This tells us assuming Math is Bio is much worse than the reverse — there’s more inefficiency, more surprise.

Understanding Information

Think of guessing a number from 1 to 8. Each binary question like “Is it > 4?” gives 1 bit of information. Since there are 8 options, you need:

\[ \log_2 8 = 3 \text{ bits} \]

Information content of an event with probability \(p\) is:

\[ I(x) = -\log_2 p(x) \]

Thus, rarer events contain more information. Shannon entropy is just the expected value of this surprise.

Why KL Isn’t Enough

While powerful, KL divergence has limitations:

Asymmetry: direction matters — switching \(P\) and \(Q\) gives different results.
Undefined for zeros: if \(Q(x) = 0\) and \(P(x) > 0\), then KL diverges to infinity.

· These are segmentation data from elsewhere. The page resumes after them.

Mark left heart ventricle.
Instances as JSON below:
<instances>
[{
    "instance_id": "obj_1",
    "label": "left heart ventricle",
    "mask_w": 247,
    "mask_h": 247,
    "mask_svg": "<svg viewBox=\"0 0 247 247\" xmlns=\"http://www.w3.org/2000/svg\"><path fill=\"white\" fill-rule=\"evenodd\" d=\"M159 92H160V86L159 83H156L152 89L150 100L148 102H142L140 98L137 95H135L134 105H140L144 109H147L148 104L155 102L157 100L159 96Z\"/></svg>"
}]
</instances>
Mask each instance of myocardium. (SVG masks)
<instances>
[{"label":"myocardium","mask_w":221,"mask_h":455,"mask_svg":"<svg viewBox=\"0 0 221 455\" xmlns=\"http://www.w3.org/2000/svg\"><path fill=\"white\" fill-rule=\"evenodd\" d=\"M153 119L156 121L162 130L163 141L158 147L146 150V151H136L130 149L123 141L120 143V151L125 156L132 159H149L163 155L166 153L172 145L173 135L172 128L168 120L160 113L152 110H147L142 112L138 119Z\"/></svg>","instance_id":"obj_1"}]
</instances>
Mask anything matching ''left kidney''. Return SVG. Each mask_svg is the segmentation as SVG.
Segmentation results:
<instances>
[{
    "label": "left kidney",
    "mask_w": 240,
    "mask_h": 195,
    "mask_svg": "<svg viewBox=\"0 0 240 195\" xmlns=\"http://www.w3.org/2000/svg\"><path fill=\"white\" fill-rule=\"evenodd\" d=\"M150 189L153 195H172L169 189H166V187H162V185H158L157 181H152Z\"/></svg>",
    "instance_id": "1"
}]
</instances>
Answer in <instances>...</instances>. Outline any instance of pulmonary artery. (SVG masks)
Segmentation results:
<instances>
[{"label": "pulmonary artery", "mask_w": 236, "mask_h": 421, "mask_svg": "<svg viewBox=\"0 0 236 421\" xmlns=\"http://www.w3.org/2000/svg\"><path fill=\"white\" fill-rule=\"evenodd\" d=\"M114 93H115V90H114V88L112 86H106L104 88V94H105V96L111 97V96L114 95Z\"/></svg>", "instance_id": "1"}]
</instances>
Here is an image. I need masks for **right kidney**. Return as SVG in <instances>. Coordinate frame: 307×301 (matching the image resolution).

To address these, a more robust measure was developed.

Jensen-Shannon Divergence: The Symmetric One

Jensen-Shannon Divergence is a symmetrized and smoothed version of KL divergence:

\[ D_{JS}(P || Q) = \frac{1}{2} D_{KL}(P || M) + \frac{1}{2} D_{KL}(Q || M), \quad M = \frac{1}{2}(P + Q) \]

Symmetric by construction.
Always finite — even if \(P\) or \(Q\) contain zeros.
Bounded: \( 0 \leq D_{JS} \leq \log 2 \).

Entropy Formulation of JSD

JSD can also be written using entropies:

\[ D_{JS}(P || Q) = H(M) - \frac{1}{2} H(P) - \frac{1}{2} H(Q) \]

This measures how much more uncertain the mixture \(M\) is compared to the average uncertainty of \(P\) and \(Q\).

It also has a nice interpretation: it is the mutual information between a sample and its origin label (whether it came from \(P\) or \(Q\)) — thus connecting information theory with classification.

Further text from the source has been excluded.